***** Data
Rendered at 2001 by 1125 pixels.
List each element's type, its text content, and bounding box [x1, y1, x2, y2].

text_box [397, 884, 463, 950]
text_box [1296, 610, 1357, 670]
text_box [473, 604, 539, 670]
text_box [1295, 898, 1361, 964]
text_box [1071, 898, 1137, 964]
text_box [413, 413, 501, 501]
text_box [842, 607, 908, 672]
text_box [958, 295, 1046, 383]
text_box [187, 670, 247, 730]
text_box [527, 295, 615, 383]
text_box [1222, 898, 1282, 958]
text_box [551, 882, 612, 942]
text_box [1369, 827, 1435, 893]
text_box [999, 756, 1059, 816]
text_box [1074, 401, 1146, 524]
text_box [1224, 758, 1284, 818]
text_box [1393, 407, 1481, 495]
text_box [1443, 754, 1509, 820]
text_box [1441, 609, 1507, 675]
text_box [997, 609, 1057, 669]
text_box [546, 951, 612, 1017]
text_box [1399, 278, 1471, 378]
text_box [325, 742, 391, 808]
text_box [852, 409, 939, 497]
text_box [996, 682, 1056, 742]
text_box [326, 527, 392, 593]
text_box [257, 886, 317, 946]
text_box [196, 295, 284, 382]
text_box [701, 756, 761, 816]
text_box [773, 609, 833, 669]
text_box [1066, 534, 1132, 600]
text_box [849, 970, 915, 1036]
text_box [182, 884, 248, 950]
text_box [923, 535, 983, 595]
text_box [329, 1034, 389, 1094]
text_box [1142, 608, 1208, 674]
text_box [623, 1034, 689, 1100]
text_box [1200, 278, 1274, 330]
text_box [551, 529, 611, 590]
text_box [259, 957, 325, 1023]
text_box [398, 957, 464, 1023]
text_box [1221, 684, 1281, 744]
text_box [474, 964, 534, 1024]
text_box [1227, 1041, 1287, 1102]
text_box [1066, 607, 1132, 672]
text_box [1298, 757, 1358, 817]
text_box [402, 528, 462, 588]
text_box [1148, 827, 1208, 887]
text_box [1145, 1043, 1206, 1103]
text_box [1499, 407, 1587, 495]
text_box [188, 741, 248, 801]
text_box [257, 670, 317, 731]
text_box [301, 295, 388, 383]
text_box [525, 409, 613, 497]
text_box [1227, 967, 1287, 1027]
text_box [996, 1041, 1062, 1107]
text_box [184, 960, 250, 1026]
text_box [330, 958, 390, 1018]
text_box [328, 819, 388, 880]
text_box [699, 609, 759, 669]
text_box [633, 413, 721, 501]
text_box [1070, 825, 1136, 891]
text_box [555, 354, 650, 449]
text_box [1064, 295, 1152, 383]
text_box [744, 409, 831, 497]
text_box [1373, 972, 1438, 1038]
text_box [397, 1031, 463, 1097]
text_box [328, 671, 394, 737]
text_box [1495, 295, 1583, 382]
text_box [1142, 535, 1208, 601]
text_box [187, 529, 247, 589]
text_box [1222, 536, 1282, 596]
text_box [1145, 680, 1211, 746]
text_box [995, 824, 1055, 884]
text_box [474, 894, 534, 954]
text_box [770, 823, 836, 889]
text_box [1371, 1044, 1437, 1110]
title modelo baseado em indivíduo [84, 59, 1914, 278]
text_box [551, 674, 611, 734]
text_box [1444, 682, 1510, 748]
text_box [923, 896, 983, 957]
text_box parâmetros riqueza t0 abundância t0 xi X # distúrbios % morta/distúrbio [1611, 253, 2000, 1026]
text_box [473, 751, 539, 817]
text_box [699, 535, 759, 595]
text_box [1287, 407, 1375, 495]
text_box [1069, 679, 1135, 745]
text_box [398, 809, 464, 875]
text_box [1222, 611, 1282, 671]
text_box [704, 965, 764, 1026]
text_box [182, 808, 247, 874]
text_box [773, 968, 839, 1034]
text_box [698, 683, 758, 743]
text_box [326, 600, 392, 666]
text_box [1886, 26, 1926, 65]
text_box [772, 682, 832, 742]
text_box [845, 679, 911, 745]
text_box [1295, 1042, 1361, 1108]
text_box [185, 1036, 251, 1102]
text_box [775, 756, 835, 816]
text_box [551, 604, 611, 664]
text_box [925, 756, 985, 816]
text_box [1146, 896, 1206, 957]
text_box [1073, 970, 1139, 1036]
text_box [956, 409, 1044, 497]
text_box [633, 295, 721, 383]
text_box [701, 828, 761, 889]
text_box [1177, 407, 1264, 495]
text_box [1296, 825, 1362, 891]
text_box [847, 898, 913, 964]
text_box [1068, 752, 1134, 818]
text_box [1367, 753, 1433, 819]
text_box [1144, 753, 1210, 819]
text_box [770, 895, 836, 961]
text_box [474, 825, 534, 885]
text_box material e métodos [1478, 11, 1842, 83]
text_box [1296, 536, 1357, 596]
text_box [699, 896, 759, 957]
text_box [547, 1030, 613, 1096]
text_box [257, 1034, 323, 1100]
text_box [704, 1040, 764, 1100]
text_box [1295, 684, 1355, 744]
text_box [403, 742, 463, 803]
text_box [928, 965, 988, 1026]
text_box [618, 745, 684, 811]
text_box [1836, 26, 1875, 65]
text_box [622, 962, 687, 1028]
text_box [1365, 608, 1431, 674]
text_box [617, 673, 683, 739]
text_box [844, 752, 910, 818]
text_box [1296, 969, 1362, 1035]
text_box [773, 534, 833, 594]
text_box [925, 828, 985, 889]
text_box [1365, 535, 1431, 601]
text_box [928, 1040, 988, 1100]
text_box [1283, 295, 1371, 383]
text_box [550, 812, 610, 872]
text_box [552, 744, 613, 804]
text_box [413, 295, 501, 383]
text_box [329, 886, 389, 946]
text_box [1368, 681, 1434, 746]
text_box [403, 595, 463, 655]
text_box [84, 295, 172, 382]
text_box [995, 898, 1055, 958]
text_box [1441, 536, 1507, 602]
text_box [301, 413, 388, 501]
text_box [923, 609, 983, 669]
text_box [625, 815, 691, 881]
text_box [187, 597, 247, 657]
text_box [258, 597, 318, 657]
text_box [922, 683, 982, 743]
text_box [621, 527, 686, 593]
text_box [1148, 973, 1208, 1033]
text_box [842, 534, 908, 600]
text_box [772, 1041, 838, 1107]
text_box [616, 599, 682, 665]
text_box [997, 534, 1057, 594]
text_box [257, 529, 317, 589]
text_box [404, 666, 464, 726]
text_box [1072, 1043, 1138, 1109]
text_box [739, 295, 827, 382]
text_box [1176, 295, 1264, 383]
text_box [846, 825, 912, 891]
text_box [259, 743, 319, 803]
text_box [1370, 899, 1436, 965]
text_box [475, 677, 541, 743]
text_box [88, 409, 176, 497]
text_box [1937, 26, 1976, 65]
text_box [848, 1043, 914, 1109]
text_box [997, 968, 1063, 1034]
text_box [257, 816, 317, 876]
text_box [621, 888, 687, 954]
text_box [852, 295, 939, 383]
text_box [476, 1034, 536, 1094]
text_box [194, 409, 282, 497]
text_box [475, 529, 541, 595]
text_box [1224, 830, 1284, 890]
**********
> **Exercise requirements**: Could you transcribe the whole listing above without any edits?

> **Solved problem**:
Rendered at 2001 by 1125 pixels.
List each element's type, its text content, and bounding box [x1, y1, x2, y2].

text_box [397, 884, 463, 950]
text_box [1296, 610, 1357, 670]
text_box [473, 604, 539, 670]
text_box [1295, 898, 1361, 964]
text_box [1071, 898, 1137, 964]
text_box [413, 413, 501, 501]
text_box [842, 607, 908, 672]
text_box [958, 295, 1046, 383]
text_box [187, 670, 247, 730]
text_box [527, 295, 615, 383]
text_box [1222, 898, 1282, 958]
text_box [551, 882, 612, 942]
text_box [1369, 827, 1435, 893]
text_box [999, 756, 1059, 816]
text_box [1074, 401, 1146, 524]
text_box [1224, 758, 1284, 818]
text_box [1393, 407, 1481, 495]
text_box [1443, 754, 1509, 820]
text_box [1441, 609, 1507, 675]
text_box [997, 609, 1057, 669]
text_box [546, 951, 612, 1017]
text_box [1399, 278, 1471, 378]
text_box [325, 742, 391, 808]
text_box [852, 409, 939, 497]
text_box [996, 682, 1056, 742]
text_box [326, 527, 392, 593]
text_box [257, 886, 317, 946]
text_box [196, 295, 284, 382]
text_box [701, 756, 761, 816]
text_box [773, 609, 833, 669]
text_box [1066, 534, 1132, 600]
text_box [849, 970, 915, 1036]
text_box [182, 884, 248, 950]
text_box [923, 535, 983, 595]
text_box [329, 1034, 389, 1094]
text_box [1142, 608, 1208, 674]
text_box [623, 1034, 689, 1100]
text_box [1200, 278, 1274, 330]
text_box [551, 529, 611, 590]
text_box [259, 957, 325, 1023]
text_box [398, 957, 464, 1023]
text_box [1221, 684, 1281, 744]
text_box [474, 964, 534, 1024]
text_box [1227, 1041, 1287, 1102]
text_box [1066, 607, 1132, 672]
text_box [1298, 757, 1358, 817]
text_box [402, 528, 462, 588]
text_box [1148, 827, 1208, 887]
text_box [1145, 1043, 1206, 1103]
text_box [1499, 407, 1587, 495]
text_box [188, 741, 248, 801]
text_box [257, 670, 317, 731]
text_box [301, 295, 388, 383]
text_box [525, 409, 613, 497]
text_box [1227, 967, 1287, 1027]
text_box [996, 1041, 1062, 1107]
text_box [184, 960, 250, 1026]
text_box [330, 958, 390, 1018]
text_box [328, 819, 388, 880]
text_box [699, 609, 759, 669]
text_box [633, 413, 721, 501]
text_box [1070, 825, 1136, 891]
text_box [555, 354, 650, 449]
text_box [1064, 295, 1152, 383]
text_box [744, 409, 831, 497]
text_box [1373, 972, 1438, 1038]
text_box [397, 1031, 463, 1097]
text_box [328, 671, 394, 737]
text_box [1495, 295, 1583, 382]
text_box [1142, 535, 1208, 601]
text_box [187, 529, 247, 589]
text_box [1222, 536, 1282, 596]
text_box [1145, 680, 1211, 746]
text_box [995, 824, 1055, 884]
text_box [474, 894, 534, 954]
text_box [770, 823, 836, 889]
text_box [1371, 1044, 1437, 1110]
title modelo baseado em indivíduo [84, 59, 1914, 278]
text_box [551, 674, 611, 734]
text_box [1444, 682, 1510, 748]
text_box [923, 896, 983, 957]
text_box parâmetros riqueza t0 abundância t0 xi X # distúrbios % morta/distúrbio [1611, 253, 2000, 1026]
text_box [473, 751, 539, 817]
text_box [699, 535, 759, 595]
text_box [1287, 407, 1375, 495]
text_box [1069, 679, 1135, 745]
text_box [398, 809, 464, 875]
text_box [1222, 611, 1282, 671]
text_box [704, 965, 764, 1026]
text_box [182, 808, 247, 874]
text_box [773, 968, 839, 1034]
text_box [698, 683, 758, 743]
text_box [326, 600, 392, 666]
text_box [1886, 26, 1926, 65]
text_box [772, 682, 832, 742]
text_box [845, 679, 911, 745]
text_box [1295, 1042, 1361, 1108]
text_box [185, 1036, 251, 1102]
text_box [775, 756, 835, 816]
text_box [551, 604, 611, 664]
text_box [925, 756, 985, 816]
text_box [1146, 896, 1206, 957]
text_box [1073, 970, 1139, 1036]
text_box [956, 409, 1044, 497]
text_box [633, 295, 721, 383]
text_box [701, 828, 761, 889]
text_box [1177, 407, 1264, 495]
text_box [1296, 825, 1362, 891]
text_box [847, 898, 913, 964]
text_box [1068, 752, 1134, 818]
text_box [1367, 753, 1433, 819]
text_box [1144, 753, 1210, 819]
text_box [770, 895, 836, 961]
text_box [474, 825, 534, 885]
text_box material e métodos [1478, 11, 1842, 83]
text_box [1296, 536, 1357, 596]
text_box [699, 896, 759, 957]
text_box [547, 1030, 613, 1096]
text_box [257, 1034, 323, 1100]
text_box [704, 1040, 764, 1100]
text_box [1295, 684, 1355, 744]
text_box [403, 742, 463, 803]
text_box [928, 965, 988, 1026]
text_box [618, 745, 684, 811]
text_box [1836, 26, 1875, 65]
text_box [622, 962, 687, 1028]
text_box [1365, 608, 1431, 674]
text_box [617, 673, 683, 739]
text_box [844, 752, 910, 818]
text_box [1296, 969, 1362, 1035]
text_box [773, 534, 833, 594]
text_box [925, 828, 985, 889]
text_box [1365, 535, 1431, 601]
text_box [928, 1040, 988, 1100]
text_box [1283, 295, 1371, 383]
text_box [550, 812, 610, 872]
text_box [552, 744, 613, 804]
text_box [413, 295, 501, 383]
text_box [329, 886, 389, 946]
text_box [1368, 681, 1434, 746]
text_box [403, 595, 463, 655]
text_box [84, 295, 172, 382]
text_box [995, 898, 1055, 958]
text_box [1441, 536, 1507, 602]
text_box [301, 413, 388, 501]
text_box [923, 609, 983, 669]
text_box [625, 815, 691, 881]
text_box [187, 597, 247, 657]
text_box [258, 597, 318, 657]
text_box [922, 683, 982, 743]
text_box [621, 527, 686, 593]
text_box [1148, 973, 1208, 1033]
text_box [842, 534, 908, 600]
text_box [772, 1041, 838, 1107]
text_box [616, 599, 682, 665]
text_box [997, 534, 1057, 594]
text_box [257, 529, 317, 589]
text_box [404, 666, 464, 726]
text_box [1072, 1043, 1138, 1109]
text_box [739, 295, 827, 382]
text_box [1176, 295, 1264, 383]
text_box [846, 825, 912, 891]
text_box [259, 743, 319, 803]
text_box [1370, 899, 1436, 965]
text_box [475, 677, 541, 743]
text_box [88, 409, 176, 497]
text_box [1937, 26, 1976, 65]
text_box [848, 1043, 914, 1109]
text_box [997, 968, 1063, 1034]
text_box [257, 816, 317, 876]
text_box [621, 888, 687, 954]
text_box [852, 295, 939, 383]
text_box [476, 1034, 536, 1094]
text_box [194, 409, 282, 497]
text_box [475, 529, 541, 595]
text_box [1224, 830, 1284, 890]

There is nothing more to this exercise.